# Found some turkeys



## Mallardhead12 (Oct 17, 2011)

...too bad they are on private property! Only turkeys I have seen and it was sweet watching him strut it up.
Now... how do I get this landowner to let me hunt his property?  .


----------



## JuniorPre 360 (Feb 22, 2012)

Just go ask. Tell him you'll leave no trash and the hunt isn't that long, and that you're not bringing all of your buddies. Worst he can say is no.

Also, it looks like you're close to his property so I'm guessing you're on public land. Are you able to see where they come from? Maybe their roost is on public land.

Good luck. Let us know if you end up getting on there.


----------



## Mallardhead12 (Oct 17, 2011)

I'm pretty sure it is private on both sides of the road. I might go knock on his door and ask him today. Thanks!

Sent from my SM-G925V using Tapatalk


----------



## Packout (Nov 20, 2007)

### WRITTEN INSTRUCTION 1
Can you copy the records word for word, starting at the line that has "green star: moved 16 px right, 9 px down" and going through the end of the records? Leave out the picture lines.
These records have no connection to the turkey forum thread.

Saved data entries:
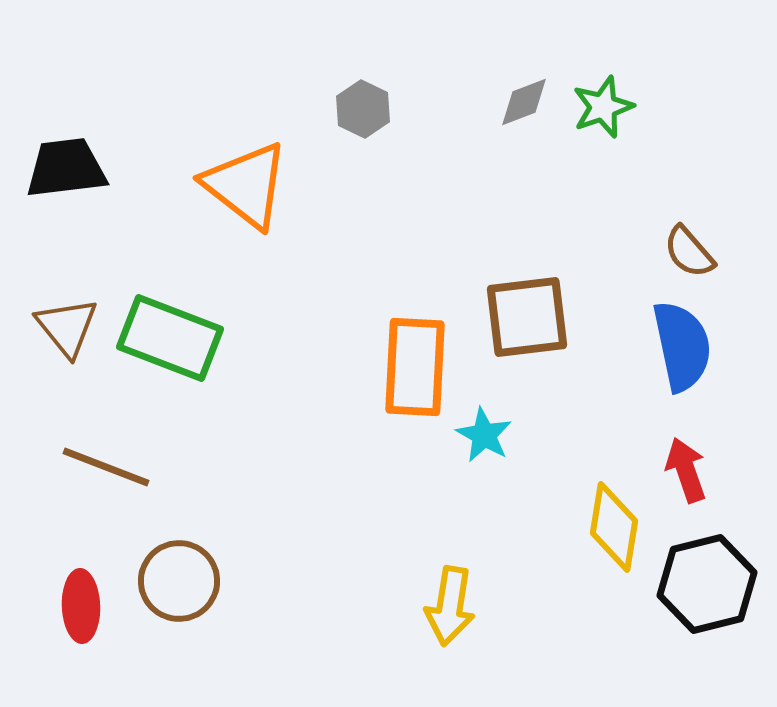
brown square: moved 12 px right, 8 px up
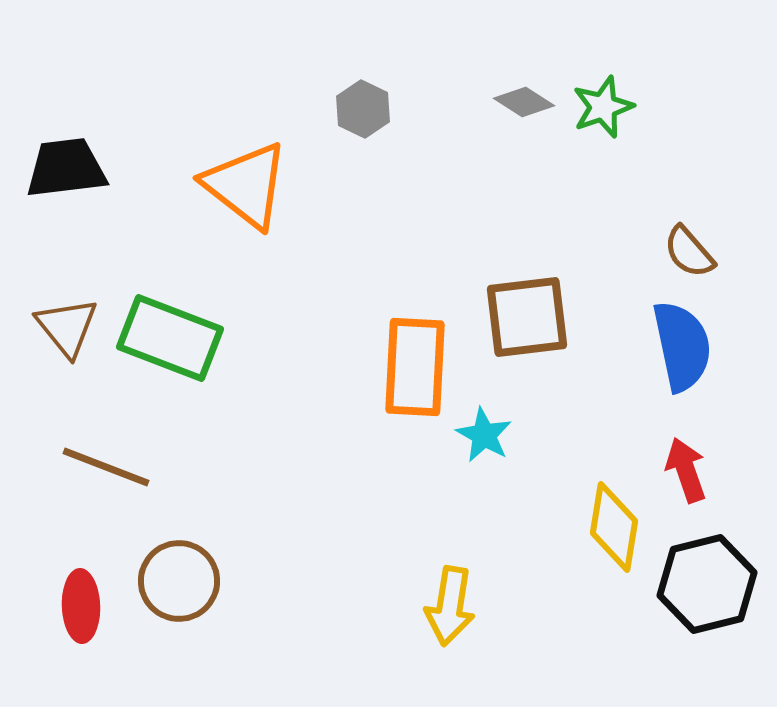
gray diamond: rotated 54 degrees clockwise
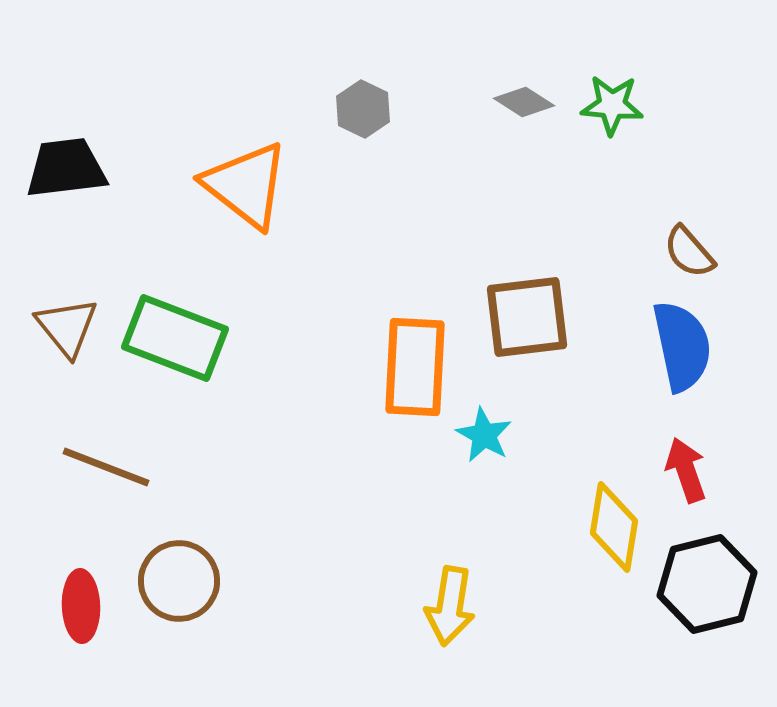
green star: moved 9 px right, 2 px up; rotated 24 degrees clockwise
green rectangle: moved 5 px right
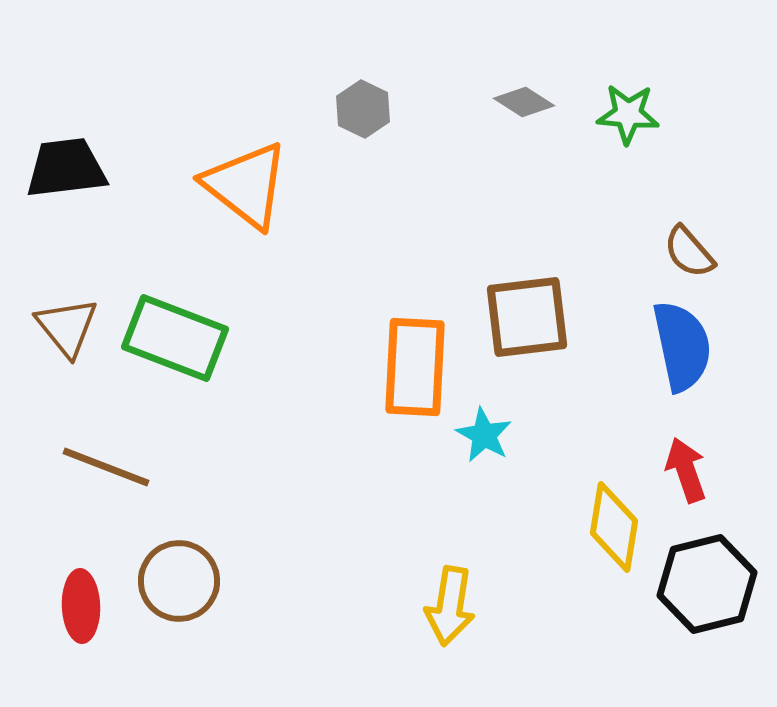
green star: moved 16 px right, 9 px down
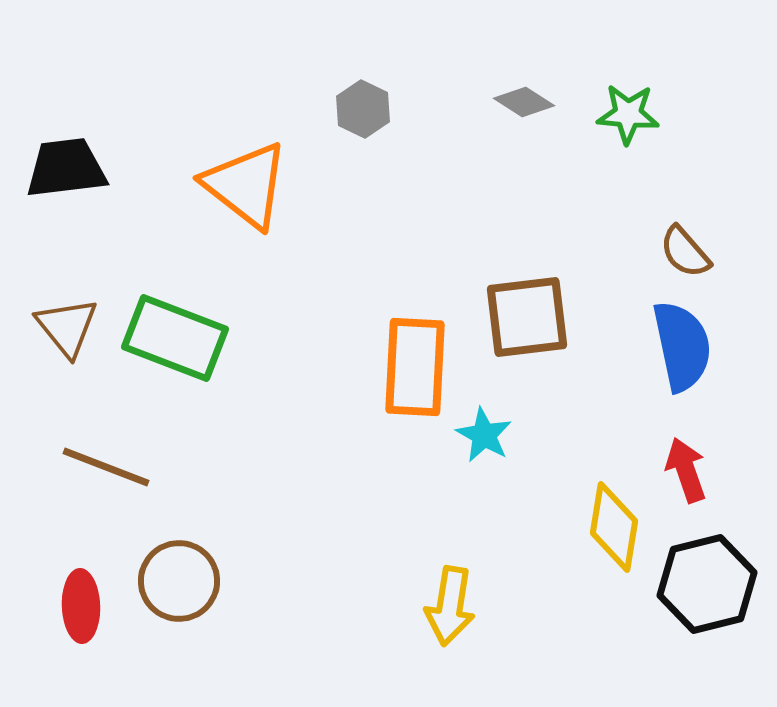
brown semicircle: moved 4 px left
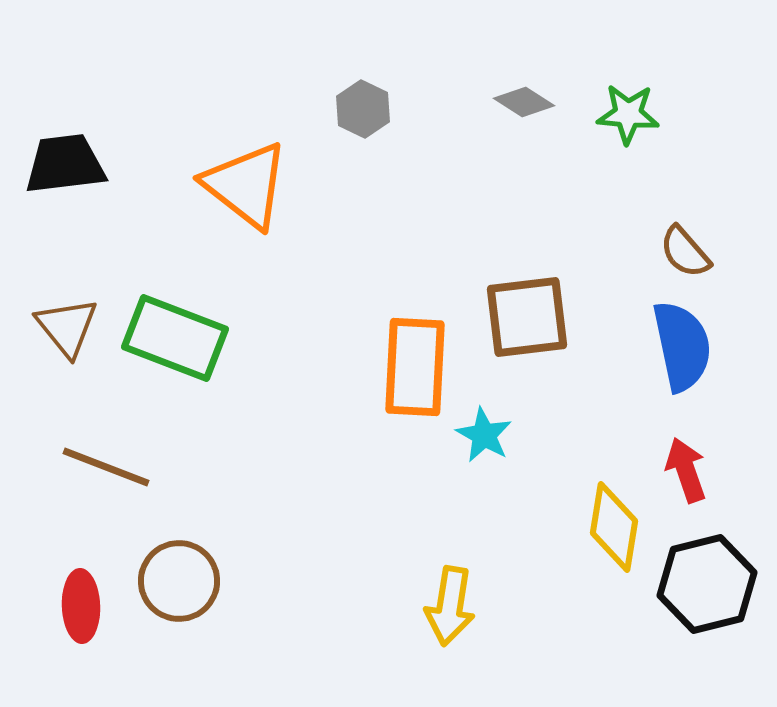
black trapezoid: moved 1 px left, 4 px up
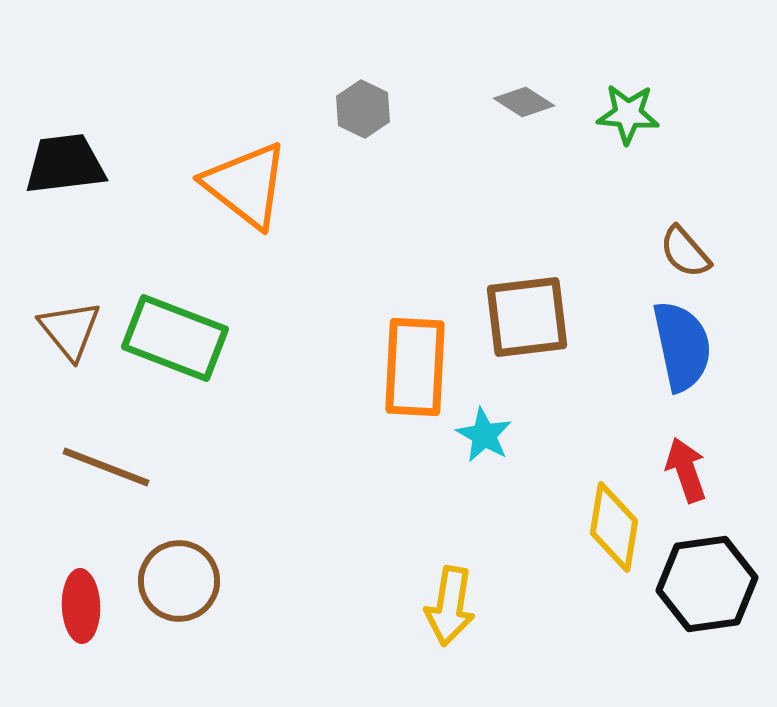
brown triangle: moved 3 px right, 3 px down
black hexagon: rotated 6 degrees clockwise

### WRITTEN INSTRUCTION 2
How might the turkey forum thread go on from the point where it stops?

### WRITTEN RESPONSE 1
green star: moved 16 px right, 9 px down
brown semicircle: moved 4 px left
black trapezoid: moved 1 px left, 4 px up
brown triangle: moved 3 px right, 3 px down
black hexagon: rotated 6 degrees clockwise

### WRITTEN RESPONSE 2
Also tell him that you understand not to shoot toward his wheel lines, livestock, you would walk in, and that you will come back to fix fence/clean up for him in the next month or two.


----------



## SCtransplant (Jul 31, 2015)

I found a mess on private land the other day, guess I need to get some Utah plates to make me look official. :mrgreen:


----------



## Kwalk3 (Jun 21, 2012)

Have been keeping tabs on a few groups of birds myself. Monday can't come fast enough.....


----------



## johnnycake (Jul 19, 2011)

Awesome group of birds Kwalk! You know....if uhh...you need...uhh...a packer...err....


----------



## Mallardhead12 (Oct 17, 2011)

Those are some pretty birds! Hope to find some before the season ends!

Sent from my SM-G925V using Tapatalk


----------



## Idratherbehunting (Jul 17, 2013)

johnnycake said:


> Awesome group of birds Kwalk! You know....if uhh...you need...uhh...a packer...err....


Looks like Johnnycake beat me to the offer...

Great looking flock Kwalk!


----------



## JuniorPre 360 (Feb 22, 2012)

Kwalk3 said:


> Have been keeping tabs on a few groups of birds myself. Monday can't come fast enough.....
> 
> View attachment 84818
> 
> ...


Can't stand seeing this! My area has way too much foot traffic to see something like this. I got to find a new place. If I go 4 years in a row skunked, I'm coming to your town!


----------



## Mallardhead12 (Oct 17, 2011)

Good luck to all of you.

Sent from my SM-G925V using Tapatalk


----------



## Mallardhead12 (Oct 17, 2011)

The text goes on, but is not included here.